The looming fiscal cliff, with four times more tax increases than spending cuts, would reduce growth, not debt, SAIS student writes

Matthew Melchiorre, who is pursuing an M.A. in international economics and international relations at the Johns Hopkins University Paul H. Nitze School of Advanced International Studies, wrote an op-ed that appears in USA Today today about the perils of the looming "fiscal cliff."

In it, Melchiorre compares the U.S.'s deficit reduction solution that will be automatically triggered on Jan. 1—the so-called "fiscal cliff"—to failed recent economic remedies in Europe, noting that both include moderate spending cuts paired with substantial tax increases. In Europe, this path has "driven the economies of the Old World into the ground," Melchiorre writes, and he foresees a similar outcome for the U.S. unless "Congress keeps Uncle Sam out of Americans' wallets and takes a chainsaw to Washington's budget."
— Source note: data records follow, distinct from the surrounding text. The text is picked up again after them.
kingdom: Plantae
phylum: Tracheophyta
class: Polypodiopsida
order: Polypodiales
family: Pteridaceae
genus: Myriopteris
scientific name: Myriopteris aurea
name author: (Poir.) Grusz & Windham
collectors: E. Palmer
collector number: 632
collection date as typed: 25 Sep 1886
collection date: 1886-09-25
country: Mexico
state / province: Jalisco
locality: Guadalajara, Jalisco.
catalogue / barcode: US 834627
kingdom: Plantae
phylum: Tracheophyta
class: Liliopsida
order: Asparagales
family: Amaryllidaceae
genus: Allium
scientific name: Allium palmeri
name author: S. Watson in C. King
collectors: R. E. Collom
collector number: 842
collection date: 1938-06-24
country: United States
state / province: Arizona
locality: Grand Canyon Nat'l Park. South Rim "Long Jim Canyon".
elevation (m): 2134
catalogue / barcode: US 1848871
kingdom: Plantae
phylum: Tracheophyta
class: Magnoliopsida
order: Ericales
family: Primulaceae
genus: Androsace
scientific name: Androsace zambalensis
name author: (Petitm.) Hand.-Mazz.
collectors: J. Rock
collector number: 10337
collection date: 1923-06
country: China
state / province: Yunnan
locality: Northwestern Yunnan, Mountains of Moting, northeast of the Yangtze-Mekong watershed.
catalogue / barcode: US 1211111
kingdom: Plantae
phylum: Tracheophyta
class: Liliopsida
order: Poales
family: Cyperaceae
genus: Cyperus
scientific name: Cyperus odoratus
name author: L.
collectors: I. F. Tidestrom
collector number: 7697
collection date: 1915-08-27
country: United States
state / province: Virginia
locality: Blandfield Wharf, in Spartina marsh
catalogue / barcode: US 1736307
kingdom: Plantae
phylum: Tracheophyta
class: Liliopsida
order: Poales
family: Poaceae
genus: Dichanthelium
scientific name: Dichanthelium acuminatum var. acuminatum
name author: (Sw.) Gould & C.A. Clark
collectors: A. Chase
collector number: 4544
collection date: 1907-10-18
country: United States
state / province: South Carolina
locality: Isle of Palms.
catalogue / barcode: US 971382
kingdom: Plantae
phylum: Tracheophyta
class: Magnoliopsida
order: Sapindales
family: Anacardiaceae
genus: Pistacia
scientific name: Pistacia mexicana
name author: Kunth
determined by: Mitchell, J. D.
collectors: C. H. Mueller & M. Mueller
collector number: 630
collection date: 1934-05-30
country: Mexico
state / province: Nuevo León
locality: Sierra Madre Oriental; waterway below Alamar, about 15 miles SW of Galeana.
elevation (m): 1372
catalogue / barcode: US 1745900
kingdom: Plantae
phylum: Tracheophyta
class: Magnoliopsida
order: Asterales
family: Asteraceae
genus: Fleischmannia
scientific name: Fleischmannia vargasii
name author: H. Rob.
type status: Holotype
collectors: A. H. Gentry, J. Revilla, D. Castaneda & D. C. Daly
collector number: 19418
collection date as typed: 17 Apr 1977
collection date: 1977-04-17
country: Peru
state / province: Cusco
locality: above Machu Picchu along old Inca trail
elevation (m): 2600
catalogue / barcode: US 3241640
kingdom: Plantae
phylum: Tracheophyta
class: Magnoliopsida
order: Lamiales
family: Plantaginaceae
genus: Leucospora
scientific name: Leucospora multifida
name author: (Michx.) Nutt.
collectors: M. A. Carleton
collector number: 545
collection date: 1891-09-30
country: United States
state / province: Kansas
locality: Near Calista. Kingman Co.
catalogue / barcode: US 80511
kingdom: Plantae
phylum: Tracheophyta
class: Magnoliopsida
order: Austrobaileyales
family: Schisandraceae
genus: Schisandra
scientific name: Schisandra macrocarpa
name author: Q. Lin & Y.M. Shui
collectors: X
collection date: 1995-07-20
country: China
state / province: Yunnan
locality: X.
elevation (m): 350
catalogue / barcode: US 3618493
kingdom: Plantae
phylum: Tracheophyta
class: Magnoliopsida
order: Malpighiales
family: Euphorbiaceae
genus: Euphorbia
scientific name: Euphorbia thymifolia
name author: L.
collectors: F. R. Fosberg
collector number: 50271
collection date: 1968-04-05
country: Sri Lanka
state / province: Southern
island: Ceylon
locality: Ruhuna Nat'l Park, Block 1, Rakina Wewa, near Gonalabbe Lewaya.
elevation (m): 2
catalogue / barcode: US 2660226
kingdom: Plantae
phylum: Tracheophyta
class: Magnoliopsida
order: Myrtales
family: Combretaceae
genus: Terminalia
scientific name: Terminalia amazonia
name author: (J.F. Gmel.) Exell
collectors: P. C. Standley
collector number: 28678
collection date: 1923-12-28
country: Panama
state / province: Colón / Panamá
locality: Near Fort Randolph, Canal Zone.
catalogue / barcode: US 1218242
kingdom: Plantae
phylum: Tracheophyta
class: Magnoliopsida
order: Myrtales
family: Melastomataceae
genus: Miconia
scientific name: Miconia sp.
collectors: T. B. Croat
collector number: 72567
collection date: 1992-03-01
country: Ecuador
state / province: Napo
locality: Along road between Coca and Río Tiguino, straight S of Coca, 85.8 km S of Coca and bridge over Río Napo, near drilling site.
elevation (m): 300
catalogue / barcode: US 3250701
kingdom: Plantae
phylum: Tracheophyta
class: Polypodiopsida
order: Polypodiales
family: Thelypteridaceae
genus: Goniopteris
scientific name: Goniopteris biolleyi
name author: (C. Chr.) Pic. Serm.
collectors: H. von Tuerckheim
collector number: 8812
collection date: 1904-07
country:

Melchiorre, the Warren T. Brookes Journalism Fellow at the Competitive Enterprise Institute, also recorded a podcast for CEI in which he discusses what needs to be done in Europe and in the U.S. to avoid fiscal catastrophe.

More from USA Today:

Tax increases don't bring about prosperity. Shrinking government to live within its means does. America's Founders settled our republic on the principle of learning from Europe's mistakes. Let's hope President Obama and Congress heed their wisdom.